> **TASK REQUIREMENTS**
Set down the part of the TopologicalSorter reference below that runs from "See the [**Enhanced" up to and including "the basic API.", copying it character for character.

> **EXCERPTED TEXT**

[Start of Attachment]

See the [**Enhanced `TopologicalSorter`**](#enhanced-topologicalsorter) deep-dive for more information.
#### `CycleError`
> Exception thrown by `TopologicalSorter` when it detects a cycle.
#### `TopologicalSorter(graph=None)`
> An object representing a directed graph of nodes. See Python's
> [`graphlib.TopologicalSorter`](https://docs.python.org/3/library/graphlib.html#graphlib.TopologicalSorter)
> for concepts and the basic API.
New methods on `TopologicalSorter`:
#### `TopologicalSorter.copy()`
> Returns a shallow copy of the graph. The copy also duplicates
> the state of `get_ready` and `done`.
#### `TopologicalSorter.cycle()`
> Checks the graph for cycles. If no cycles exist, returns None.
> If at least one cycle exists, returns a tuple containing nodes
> that constitute a cycle.
#### `TopologicalSorter.print(print=print)`
> Prints the internal state of the graph. Used for debugging.
>
> `print` is the function used for printing;
> it should behave identically to the builtin `print` function.
#### `TopologicalSorter.remove(node)`
> Remove `node` from the graph.

[End of Attachment]

> **STUDY MATERIAL**

[Start of Attachment]

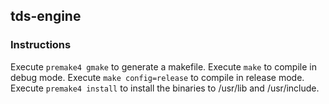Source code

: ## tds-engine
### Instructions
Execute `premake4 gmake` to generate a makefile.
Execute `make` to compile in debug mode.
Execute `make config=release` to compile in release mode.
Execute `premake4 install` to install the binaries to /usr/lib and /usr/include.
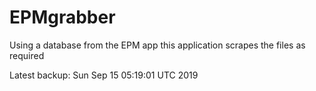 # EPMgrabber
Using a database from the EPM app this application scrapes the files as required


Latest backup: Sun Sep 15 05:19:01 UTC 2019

[End of Attachment]
[Start of Attachment]

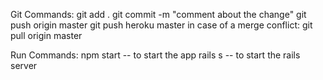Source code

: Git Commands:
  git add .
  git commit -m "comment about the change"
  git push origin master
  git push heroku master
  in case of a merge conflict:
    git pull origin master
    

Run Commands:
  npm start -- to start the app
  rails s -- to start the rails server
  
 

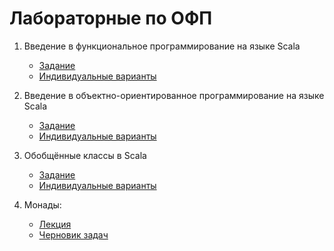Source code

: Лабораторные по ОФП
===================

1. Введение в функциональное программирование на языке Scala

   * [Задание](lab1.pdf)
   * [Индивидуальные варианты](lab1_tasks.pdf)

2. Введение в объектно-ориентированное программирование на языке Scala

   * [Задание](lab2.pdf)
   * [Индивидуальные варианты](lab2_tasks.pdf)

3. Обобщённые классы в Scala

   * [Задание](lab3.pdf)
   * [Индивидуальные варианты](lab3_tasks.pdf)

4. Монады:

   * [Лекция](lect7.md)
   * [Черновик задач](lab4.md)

[End of Attachment]
[Start of Attachment]

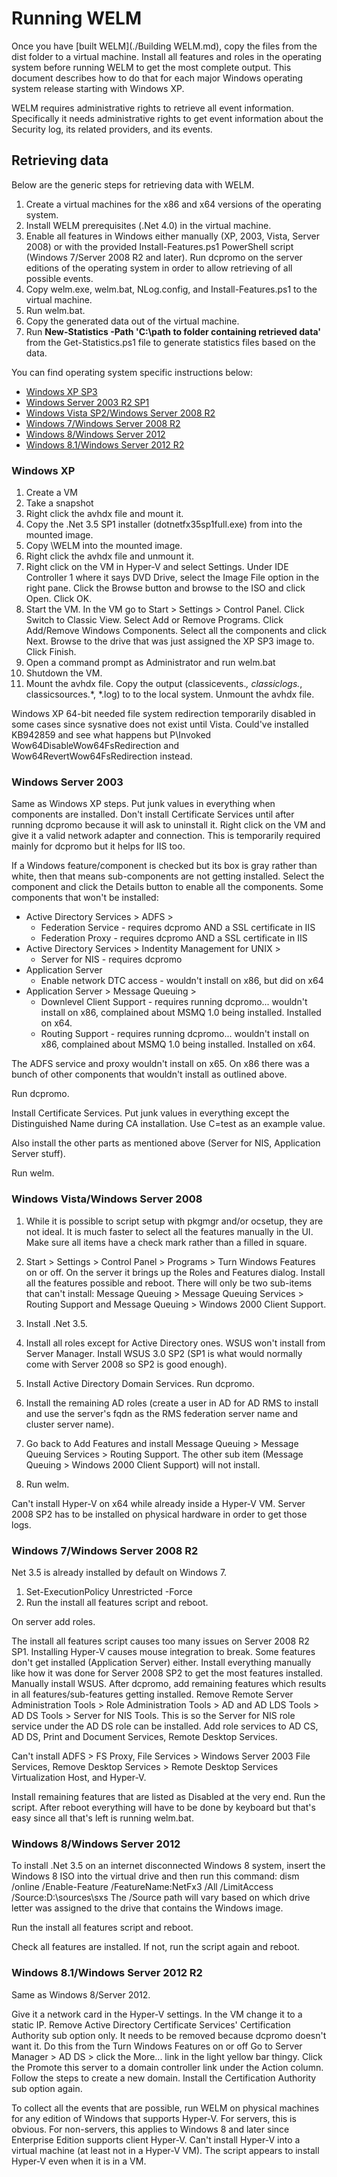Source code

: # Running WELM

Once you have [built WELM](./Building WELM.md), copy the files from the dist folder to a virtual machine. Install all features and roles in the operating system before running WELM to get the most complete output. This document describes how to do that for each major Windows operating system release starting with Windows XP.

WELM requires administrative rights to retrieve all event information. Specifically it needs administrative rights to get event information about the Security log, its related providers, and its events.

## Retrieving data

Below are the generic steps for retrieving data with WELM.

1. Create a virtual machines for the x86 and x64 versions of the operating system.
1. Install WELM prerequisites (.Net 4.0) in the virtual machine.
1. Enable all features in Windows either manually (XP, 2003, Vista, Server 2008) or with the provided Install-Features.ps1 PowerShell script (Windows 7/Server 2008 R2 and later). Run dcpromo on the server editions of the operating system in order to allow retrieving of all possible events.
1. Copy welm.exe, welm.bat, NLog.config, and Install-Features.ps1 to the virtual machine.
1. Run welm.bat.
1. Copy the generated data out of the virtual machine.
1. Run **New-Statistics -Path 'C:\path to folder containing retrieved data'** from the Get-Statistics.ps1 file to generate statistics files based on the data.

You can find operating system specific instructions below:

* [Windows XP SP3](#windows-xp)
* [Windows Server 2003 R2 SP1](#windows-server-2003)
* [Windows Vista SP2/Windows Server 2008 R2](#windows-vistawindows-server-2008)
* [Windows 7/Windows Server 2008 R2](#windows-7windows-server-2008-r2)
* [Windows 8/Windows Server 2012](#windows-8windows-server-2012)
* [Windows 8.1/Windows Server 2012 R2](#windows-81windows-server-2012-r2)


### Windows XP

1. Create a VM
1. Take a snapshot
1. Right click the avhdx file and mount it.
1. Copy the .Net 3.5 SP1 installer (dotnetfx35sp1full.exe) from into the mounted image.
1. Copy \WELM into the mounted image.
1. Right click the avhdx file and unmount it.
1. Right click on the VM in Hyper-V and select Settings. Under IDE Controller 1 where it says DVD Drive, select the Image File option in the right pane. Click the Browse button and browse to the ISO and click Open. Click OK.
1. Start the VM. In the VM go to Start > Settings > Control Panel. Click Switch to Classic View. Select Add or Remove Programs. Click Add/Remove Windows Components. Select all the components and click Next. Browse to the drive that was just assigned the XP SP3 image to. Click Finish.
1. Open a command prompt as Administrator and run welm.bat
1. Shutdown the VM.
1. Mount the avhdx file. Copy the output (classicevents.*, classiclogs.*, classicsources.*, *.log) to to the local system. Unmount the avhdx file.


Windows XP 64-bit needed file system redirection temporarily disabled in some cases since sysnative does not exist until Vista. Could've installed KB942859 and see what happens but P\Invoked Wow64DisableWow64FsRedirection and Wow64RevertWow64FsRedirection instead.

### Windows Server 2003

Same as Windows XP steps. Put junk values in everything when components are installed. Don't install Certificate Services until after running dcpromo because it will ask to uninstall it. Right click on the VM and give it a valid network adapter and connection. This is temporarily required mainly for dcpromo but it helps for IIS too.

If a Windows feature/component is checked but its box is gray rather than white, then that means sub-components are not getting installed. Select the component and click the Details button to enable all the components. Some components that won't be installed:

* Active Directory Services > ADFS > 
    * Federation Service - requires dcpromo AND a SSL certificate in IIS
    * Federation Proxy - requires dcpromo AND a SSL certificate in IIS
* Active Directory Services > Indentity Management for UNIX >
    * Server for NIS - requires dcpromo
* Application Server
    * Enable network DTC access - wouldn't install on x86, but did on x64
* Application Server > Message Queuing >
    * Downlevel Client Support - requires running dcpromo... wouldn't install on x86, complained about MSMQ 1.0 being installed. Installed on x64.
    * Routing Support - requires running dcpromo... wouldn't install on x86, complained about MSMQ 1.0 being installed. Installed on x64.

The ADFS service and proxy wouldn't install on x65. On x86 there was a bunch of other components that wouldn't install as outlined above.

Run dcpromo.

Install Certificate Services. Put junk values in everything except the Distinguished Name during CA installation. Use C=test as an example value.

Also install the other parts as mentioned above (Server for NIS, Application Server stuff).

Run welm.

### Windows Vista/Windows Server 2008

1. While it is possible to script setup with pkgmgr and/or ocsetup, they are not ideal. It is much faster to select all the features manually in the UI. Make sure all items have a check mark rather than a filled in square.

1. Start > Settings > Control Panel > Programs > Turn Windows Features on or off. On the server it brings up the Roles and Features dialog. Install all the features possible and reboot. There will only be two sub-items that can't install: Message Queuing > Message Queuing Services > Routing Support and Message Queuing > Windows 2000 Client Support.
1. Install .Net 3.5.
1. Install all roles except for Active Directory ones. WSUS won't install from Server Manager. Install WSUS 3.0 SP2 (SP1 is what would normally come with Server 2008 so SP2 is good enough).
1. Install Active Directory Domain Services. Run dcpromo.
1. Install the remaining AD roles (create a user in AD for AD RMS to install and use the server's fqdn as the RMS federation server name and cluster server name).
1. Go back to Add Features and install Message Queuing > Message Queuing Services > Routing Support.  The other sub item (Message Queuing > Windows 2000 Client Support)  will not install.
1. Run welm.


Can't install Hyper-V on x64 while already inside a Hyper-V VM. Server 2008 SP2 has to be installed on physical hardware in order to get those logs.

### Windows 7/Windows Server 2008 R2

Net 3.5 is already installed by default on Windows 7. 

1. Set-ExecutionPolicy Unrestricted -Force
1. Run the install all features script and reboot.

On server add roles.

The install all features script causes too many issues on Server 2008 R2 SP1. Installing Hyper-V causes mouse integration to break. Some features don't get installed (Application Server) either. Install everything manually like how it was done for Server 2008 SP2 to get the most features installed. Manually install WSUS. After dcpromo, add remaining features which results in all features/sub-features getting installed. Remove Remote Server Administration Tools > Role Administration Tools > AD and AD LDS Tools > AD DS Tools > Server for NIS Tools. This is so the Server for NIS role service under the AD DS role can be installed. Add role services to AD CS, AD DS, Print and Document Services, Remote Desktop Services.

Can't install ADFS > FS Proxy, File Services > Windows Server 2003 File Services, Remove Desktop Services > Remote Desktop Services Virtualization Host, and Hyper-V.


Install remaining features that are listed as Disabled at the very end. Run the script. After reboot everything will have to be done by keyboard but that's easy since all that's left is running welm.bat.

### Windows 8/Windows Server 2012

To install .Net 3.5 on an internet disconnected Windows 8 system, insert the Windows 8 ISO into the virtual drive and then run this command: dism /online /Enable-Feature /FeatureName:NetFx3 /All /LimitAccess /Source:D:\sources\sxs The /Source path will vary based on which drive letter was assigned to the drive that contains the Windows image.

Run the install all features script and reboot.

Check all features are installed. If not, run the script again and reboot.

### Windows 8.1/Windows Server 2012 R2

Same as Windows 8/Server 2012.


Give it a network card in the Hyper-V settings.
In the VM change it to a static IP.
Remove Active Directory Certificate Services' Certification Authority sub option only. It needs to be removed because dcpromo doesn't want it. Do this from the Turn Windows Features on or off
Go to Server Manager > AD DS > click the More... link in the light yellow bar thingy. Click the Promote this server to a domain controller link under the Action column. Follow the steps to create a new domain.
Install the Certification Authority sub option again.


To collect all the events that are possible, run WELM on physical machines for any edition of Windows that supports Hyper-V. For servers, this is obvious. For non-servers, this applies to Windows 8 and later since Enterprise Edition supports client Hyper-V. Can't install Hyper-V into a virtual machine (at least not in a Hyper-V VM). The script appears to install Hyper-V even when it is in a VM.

[End of Attachment]

> **REPLY TO THE EXERCISE**
See the [**Enhanced `TopologicalSorter`**](#enhanced-topologicalsorter) deep-dive for more information.
#### `CycleError`
> Exception thrown by `TopologicalSorter` when it detects a cycle.
#### `TopologicalSorter(graph=None)`
> An object representing a directed graph of nodes. See Python's
> [`graphlib.TopologicalSorter`](https://docs.python.org/3/library/graphlib.html#graphlib.TopologicalSorter)
> for concepts and the basic API.